Records to process:
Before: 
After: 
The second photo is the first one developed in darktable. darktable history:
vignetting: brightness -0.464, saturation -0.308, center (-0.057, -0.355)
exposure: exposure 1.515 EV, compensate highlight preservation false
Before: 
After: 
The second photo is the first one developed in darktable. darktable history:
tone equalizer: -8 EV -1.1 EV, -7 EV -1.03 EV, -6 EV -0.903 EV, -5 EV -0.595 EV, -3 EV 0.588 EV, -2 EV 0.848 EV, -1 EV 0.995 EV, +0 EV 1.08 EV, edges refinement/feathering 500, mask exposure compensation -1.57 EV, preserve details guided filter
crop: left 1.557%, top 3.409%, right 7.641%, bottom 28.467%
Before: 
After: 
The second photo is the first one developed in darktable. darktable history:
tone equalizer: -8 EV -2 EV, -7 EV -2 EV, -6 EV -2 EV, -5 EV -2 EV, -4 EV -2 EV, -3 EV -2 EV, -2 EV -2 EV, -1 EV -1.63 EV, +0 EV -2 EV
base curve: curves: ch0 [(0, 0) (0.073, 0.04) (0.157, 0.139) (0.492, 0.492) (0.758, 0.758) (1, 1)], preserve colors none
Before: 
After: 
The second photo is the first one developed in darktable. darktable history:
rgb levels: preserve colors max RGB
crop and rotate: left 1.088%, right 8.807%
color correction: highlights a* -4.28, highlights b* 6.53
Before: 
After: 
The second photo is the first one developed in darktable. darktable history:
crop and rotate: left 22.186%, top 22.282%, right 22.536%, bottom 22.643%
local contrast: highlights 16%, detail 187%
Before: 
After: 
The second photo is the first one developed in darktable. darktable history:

Written instruction: Copy all of the records above word for word.

Reply:
Before: 
After: 
The second photo is the first one developed in darktable. darktable history:
vignetting: brightness -0.464, saturation -0.308, center (-0.057, -0.355)
exposure: exposure 1.515 EV, compensate highlight preservation false
Before: 
After: 
The second photo is the first one developed in darktable. darktable history:
tone equalizer: -8 EV -1.1 EV, -7 EV -1.03 EV, -6 EV -0.903 EV, -5 EV -0.595 EV, -3 EV 0.588 EV, -2 EV 0.848 EV, -1 EV 0.995 EV, +0 EV 1.08 EV, edges refinement/feathering 500, mask exposure compensation -1.57 EV, preserve details guided filter
crop: left 1.557%, top 3.409%, right 7.641%, bottom 28.467%
Before: 
After: 
The second photo is the first one developed in darktable. darktable history:
tone equalizer: -8 EV -2 EV, -7 EV -2 EV, -6 EV -2 EV, -5 EV -2 EV, -4 EV -2 EV, -3 EV -2 EV, -2 EV -2 EV, -1 EV -1.63 EV, +0 EV -2 EV
base curve: curves: ch0 [(0, 0) (0.073, 0.04) (0.157, 0.139) (0.492, 0.492) (0.758, 0.758) (1, 1)], preserve colors none
Before: 
After: 
The second photo is the first one developed in darktable. darktable history:
rgb levels: preserve colors max RGB
crop and rotate: left 1.088%, right 8.807%
color correction: highlights a* -4.28, highlights b* 6.53
Before: 
After: 
The second photo is the first one developed in darktable. darktable history:
crop and rotate: left 22.186%, top 22.282%, right 22.536%, bottom 22.643%
local contrast: highlights 16%, detail 187%
Before: 
After: 
The second photo is the first one developed in darktable. darktable history:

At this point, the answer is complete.